I have considered the Rule under which the Court of Appeal decided the cases I have alluded to earlier. That Rule gives that court wide discretion on the matter but that court has over the years outlined the principles upon which the Court may exercise of its discretion. Having said this, I am left with one question to decide. Will the Appellant’s appeal be rendered nugatory if his application for stay is refused?

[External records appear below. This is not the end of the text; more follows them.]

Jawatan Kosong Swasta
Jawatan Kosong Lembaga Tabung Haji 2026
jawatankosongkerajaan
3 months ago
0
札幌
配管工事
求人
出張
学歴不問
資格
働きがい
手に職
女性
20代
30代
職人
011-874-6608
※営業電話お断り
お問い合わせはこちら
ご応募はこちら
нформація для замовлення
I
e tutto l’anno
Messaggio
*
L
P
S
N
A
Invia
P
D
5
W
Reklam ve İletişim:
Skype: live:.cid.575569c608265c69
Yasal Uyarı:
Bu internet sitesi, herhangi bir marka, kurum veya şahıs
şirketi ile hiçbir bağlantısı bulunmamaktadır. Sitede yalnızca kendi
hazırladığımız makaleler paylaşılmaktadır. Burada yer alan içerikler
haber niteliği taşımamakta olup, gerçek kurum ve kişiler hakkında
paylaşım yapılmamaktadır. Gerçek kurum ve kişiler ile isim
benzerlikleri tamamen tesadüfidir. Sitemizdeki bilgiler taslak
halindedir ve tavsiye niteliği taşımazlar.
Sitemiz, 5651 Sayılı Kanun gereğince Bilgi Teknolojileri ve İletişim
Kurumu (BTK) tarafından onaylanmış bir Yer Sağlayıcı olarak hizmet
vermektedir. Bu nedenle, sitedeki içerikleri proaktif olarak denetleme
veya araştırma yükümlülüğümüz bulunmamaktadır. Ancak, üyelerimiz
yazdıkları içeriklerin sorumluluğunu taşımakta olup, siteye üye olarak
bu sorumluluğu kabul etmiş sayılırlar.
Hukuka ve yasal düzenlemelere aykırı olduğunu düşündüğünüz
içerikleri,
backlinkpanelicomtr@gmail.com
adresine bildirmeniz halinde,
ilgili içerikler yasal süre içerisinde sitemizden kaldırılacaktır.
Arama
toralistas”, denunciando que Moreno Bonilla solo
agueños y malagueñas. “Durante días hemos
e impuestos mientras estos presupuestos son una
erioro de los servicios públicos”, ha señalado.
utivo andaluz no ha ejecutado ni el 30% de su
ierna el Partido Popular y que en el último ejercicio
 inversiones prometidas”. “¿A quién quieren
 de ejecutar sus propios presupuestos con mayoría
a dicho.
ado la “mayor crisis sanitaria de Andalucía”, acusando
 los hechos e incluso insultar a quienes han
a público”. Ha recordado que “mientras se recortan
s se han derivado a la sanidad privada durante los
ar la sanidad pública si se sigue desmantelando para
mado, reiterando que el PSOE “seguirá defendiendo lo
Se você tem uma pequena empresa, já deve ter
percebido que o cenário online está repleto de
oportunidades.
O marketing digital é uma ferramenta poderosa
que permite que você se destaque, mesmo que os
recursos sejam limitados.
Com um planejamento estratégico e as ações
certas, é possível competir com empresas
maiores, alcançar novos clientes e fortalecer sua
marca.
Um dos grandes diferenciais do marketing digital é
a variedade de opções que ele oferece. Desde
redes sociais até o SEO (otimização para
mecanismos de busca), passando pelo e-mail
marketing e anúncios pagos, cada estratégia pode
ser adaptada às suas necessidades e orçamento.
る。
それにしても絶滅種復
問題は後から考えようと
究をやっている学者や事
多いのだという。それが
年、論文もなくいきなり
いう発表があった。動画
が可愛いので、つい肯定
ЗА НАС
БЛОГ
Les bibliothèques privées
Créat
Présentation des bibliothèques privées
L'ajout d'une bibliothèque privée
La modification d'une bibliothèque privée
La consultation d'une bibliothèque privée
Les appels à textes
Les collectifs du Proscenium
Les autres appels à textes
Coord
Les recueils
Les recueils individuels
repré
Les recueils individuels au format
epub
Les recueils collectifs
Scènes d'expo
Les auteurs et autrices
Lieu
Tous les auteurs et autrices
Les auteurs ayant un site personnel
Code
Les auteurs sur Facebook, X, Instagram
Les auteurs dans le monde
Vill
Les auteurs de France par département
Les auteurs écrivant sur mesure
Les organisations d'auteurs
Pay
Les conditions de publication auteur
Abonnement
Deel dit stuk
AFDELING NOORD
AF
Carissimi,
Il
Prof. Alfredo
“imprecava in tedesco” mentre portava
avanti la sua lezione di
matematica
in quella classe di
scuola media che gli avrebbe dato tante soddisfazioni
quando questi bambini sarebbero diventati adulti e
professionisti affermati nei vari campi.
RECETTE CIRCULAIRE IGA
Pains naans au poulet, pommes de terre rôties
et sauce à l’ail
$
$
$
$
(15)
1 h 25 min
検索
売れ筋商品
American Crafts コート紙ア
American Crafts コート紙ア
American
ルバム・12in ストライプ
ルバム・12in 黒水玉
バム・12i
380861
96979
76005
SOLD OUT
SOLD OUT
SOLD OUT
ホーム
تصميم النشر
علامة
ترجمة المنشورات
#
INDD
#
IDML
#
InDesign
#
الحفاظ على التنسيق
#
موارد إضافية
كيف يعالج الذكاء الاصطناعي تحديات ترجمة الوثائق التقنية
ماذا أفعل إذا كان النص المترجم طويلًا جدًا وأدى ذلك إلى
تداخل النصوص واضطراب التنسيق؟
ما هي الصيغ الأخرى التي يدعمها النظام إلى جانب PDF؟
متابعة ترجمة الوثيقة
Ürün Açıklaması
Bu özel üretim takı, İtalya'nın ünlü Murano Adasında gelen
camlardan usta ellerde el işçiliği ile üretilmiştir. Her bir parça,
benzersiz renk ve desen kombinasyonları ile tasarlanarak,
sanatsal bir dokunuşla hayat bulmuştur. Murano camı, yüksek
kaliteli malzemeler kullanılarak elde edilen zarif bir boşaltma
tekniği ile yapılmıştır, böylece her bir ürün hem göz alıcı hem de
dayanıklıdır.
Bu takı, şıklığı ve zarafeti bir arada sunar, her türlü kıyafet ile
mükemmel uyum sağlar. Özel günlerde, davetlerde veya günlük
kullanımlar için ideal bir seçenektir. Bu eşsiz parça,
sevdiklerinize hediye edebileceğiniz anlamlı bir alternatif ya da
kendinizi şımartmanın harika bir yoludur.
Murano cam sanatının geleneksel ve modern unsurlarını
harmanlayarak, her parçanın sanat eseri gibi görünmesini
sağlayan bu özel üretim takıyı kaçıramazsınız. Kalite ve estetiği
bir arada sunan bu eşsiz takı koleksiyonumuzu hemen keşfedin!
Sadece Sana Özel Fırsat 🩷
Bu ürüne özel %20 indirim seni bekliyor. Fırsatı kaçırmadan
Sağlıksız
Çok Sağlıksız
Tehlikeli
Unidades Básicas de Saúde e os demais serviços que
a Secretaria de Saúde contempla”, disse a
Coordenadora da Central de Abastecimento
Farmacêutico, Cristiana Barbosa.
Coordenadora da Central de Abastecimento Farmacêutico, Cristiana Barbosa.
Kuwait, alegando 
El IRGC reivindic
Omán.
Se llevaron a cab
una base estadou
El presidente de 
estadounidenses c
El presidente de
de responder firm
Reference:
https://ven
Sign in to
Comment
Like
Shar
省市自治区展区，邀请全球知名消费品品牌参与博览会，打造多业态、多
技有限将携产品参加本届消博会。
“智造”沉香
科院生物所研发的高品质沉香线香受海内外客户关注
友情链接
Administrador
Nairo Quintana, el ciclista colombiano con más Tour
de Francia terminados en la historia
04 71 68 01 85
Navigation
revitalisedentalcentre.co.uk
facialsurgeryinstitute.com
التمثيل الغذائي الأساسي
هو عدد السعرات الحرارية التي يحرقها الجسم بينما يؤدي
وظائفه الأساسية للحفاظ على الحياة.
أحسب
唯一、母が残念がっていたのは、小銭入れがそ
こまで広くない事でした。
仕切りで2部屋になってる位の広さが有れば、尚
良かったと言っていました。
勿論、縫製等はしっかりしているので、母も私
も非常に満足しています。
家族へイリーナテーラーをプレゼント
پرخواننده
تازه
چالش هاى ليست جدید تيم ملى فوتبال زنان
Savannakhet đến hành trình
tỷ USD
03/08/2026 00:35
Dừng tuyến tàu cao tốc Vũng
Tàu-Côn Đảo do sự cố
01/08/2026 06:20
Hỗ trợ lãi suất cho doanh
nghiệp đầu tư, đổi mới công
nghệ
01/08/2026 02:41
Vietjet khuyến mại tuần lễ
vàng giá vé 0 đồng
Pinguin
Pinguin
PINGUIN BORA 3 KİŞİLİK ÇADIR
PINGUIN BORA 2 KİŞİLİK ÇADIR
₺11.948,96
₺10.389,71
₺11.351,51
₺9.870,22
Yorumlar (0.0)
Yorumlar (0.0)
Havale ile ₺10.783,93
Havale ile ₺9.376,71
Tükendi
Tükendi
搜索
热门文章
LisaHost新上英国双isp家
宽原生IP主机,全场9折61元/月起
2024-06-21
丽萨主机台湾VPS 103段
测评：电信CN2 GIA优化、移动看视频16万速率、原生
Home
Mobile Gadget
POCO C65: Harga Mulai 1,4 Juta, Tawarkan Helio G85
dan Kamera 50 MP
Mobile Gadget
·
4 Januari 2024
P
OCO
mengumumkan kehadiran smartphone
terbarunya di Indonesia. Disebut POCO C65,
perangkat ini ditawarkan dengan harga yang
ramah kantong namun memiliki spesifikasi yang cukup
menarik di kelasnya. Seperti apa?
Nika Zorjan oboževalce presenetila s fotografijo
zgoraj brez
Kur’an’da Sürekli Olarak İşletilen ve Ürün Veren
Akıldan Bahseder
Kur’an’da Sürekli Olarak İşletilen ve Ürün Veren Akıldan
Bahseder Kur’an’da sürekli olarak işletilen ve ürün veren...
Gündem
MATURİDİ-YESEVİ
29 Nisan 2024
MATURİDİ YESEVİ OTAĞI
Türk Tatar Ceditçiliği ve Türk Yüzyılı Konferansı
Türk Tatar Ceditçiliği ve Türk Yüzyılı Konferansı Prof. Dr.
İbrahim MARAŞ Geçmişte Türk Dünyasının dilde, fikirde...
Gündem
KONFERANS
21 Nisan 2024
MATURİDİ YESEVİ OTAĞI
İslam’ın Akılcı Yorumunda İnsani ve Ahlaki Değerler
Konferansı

It is very hard to see how the Appellant’s appeal would be rendered nugatory if the proceedings in the Lower Court are stayed. Mr. Saende’s argument that if the proceedings in the Lower Court are allowed to go on, and his client’s appeal succeeds, there would have been a waste of judicial time. This is a sensible argument but the law is not, as was pointed out in the Silverstein case, always concerned with sense. The proceedings in the Lower Court may continue and even be determined but if the Appellant were to succeed in its appeal the proceedings in the Lower Court will be rendered unnecessary and the court hearing the appeal may make an appropriate order for costs to remedy that situation.

But as the Court of Appeal said in Silverstein case and it is worth repeating here that this Court is not laying down any principle that no order for stay of proceedings will ever be made. Each case must depend on its own facts.

Finally, Mr. Ngatia also argued that the Appellant’s application was contrary to a consent order entered into earlier but I do not propose to go into this aspect as nothing useful will be achieved thereby. I, therefore, dismiss the Appellant’s application dated 14th April, 2004 with costs.

Dated and delivered at Nairobi this 27th day of May, 2004.